The main goal has been to keep the process simple, reproducible and robust enough for a heterogeneous music collection made up of different formats, origins and tagging styles.

1. Source files¶

The analysed collection consists mainly of audio files obtained from:

personal CD rips
SACD rips converted to DSF
special editions such as XRCD, SHM-CD and similar
files stored locally in a folder-structured library

The formats currently analysed are:

FLAC
DSF

2. Metadata extraction¶

For each track, metadata is extracted directly from the file, prioritising embedded tags whenever available.

The fields used include:

artist
album
track title
year
genre
format

Where metadata is incomplete or inconsistent, fallback rules are applied based on the filename or containing folder.

3. Dynamic range calculation¶

The DR (Dynamic Range) value is obtained track by track using an external analysis tool on each audio file.

The aim of this metric is to provide a quantitative approximation of the perceived dynamic range of a given mastering.

Important¶

The DR value:

does not replace listening
does not measure audio quality on its own
should be interpreted as a complementary indicator

That said, it is useful for detecting general trends and comparing different editions.

4. Cleaning and normalisation¶

One of the most important steps in the project is metadata normalisation, since a real-world collection typically contains many irregular cases.

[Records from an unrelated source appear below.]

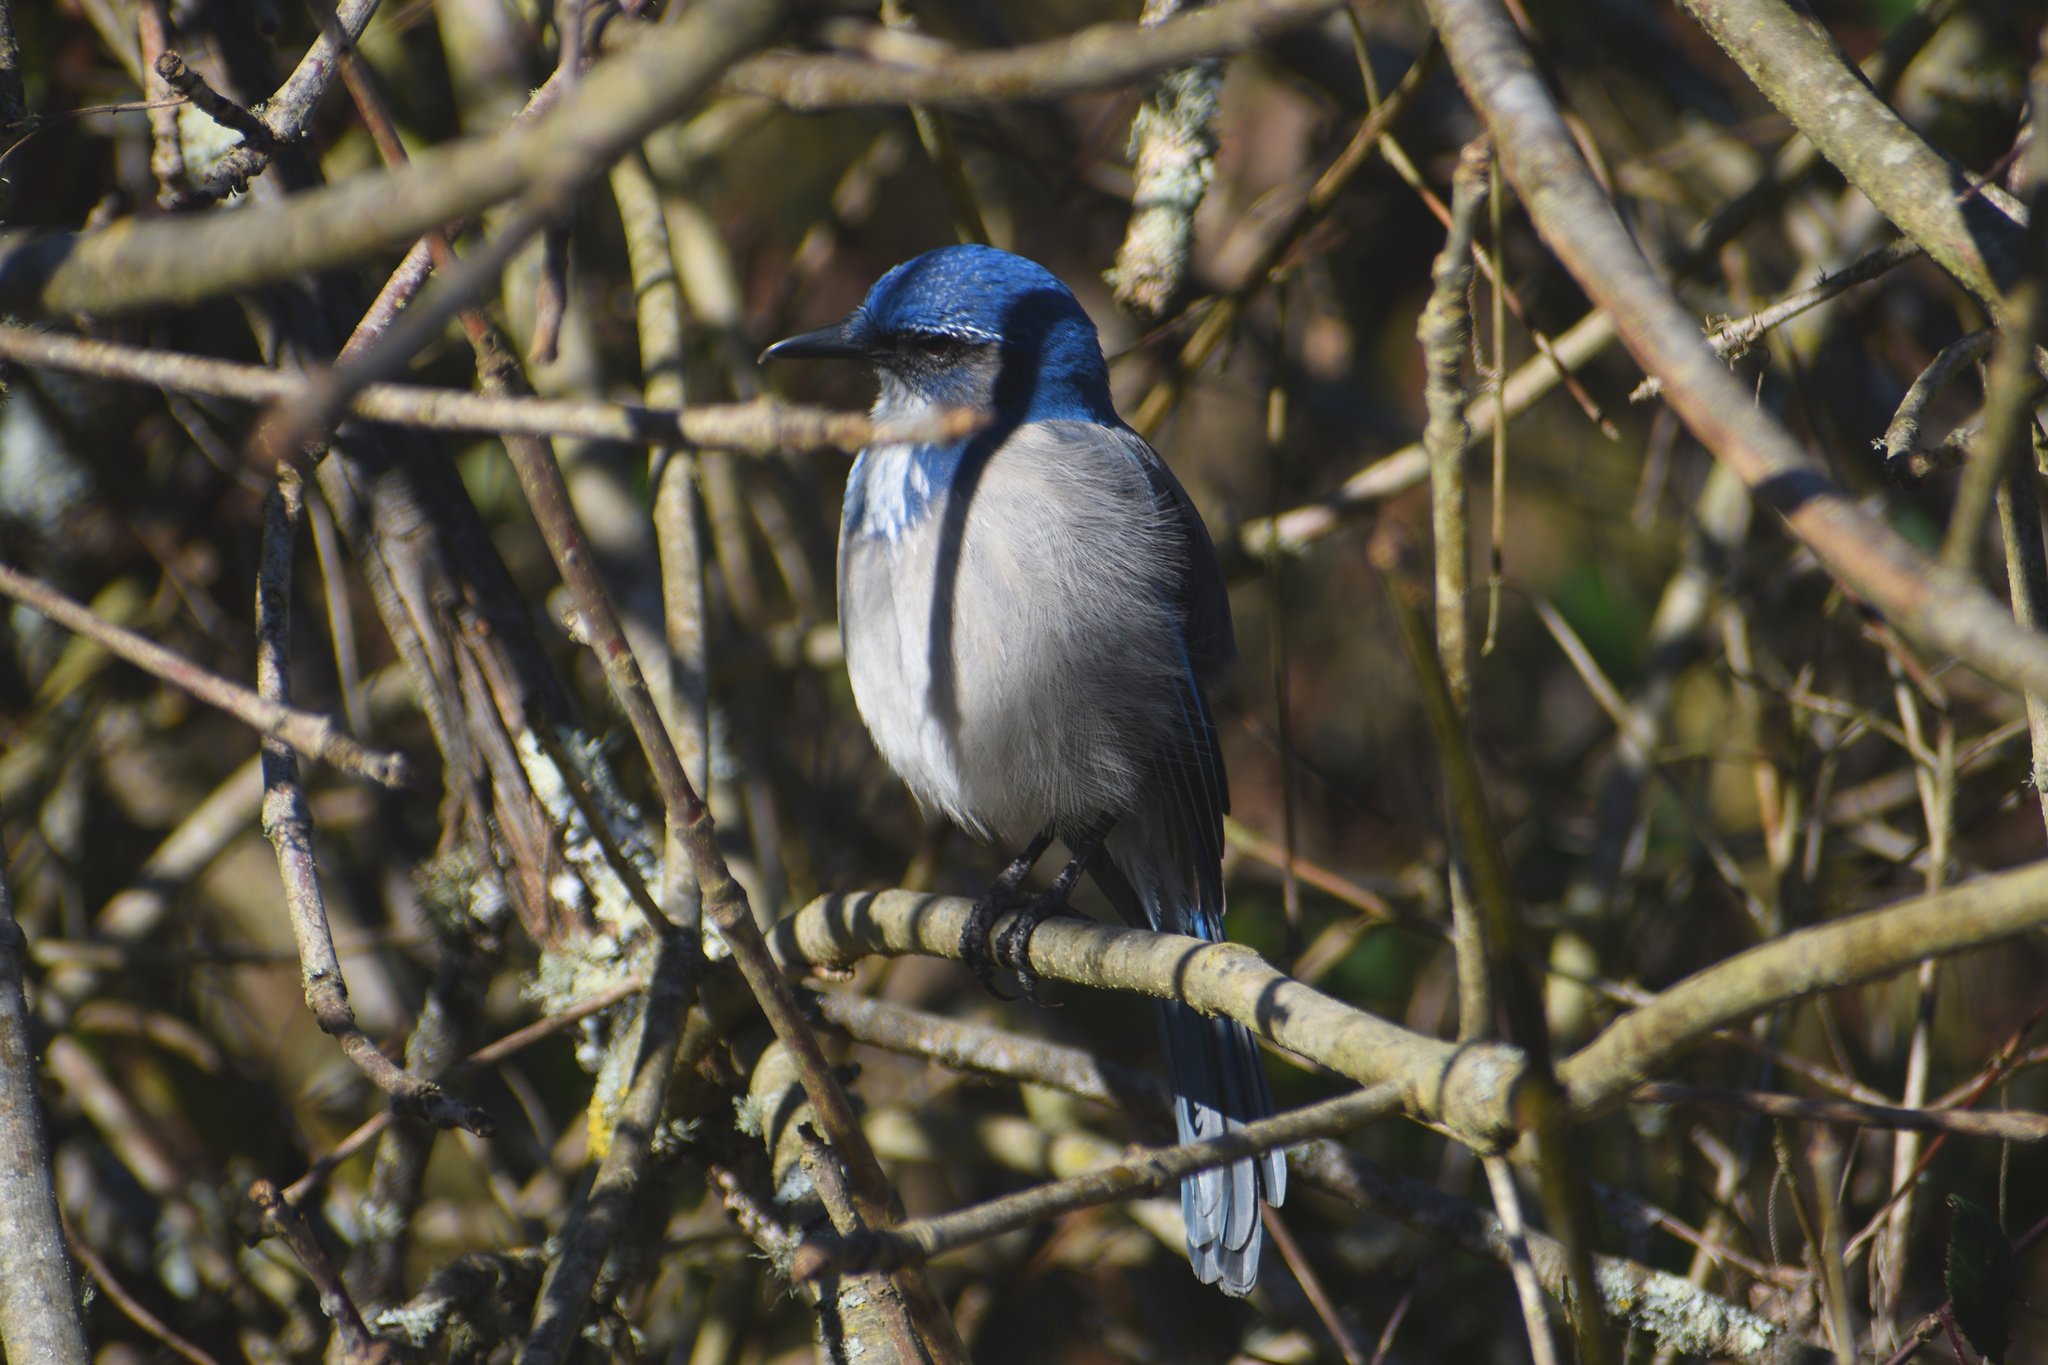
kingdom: Animalia
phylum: Chordata
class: Aves
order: Passeriformes
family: Corvidae
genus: Aphelocoma
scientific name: Aphelocoma californica
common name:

Corrections applied may include:

removal of extra whitespace
cleaning of problematic characters
UTF-8 encoding correction
resolution of duplicate or contaminated fields
partial normalisation of artist / album / track
handling of non-homogeneous date formats

The goal is not absolute perfection, but a database consistent enough for statistical analysis and musical exploration.

5. Storage¶

The processed data is stored in a SQLite database, which allows:

fast queries
aggregations by artist, album or genre
statistics generation
export to other formats if needed

The SQLite database acts as the single source of truth for the project.

6. Generating visualisations and conclusions¶

From the database, various artefacts are generated for the web:

aggregated tables
JSON files
interactive visualisations
analytical summaries

This provides a clear separation between:

the extraction and calculation layer
the presentation layer

7. Limitations¶

As with any project of this kind, some limitations are unavoidable:

inconsistent metadata across editions
differences between manual and automatic tagging
non-homogeneous repertoire across genres
possible presence of outliers or occasional errors

This analysis should therefore be understood as an exploratory support tool, not a definitive ranking.

General approach¶

The philosophy throughout the project has been:

prioritise a maintainable, understandable and practically useful solution over pursuing technical perfection that does not justify the effort.

That balance allows the database to remain alive, extensible and enjoyable.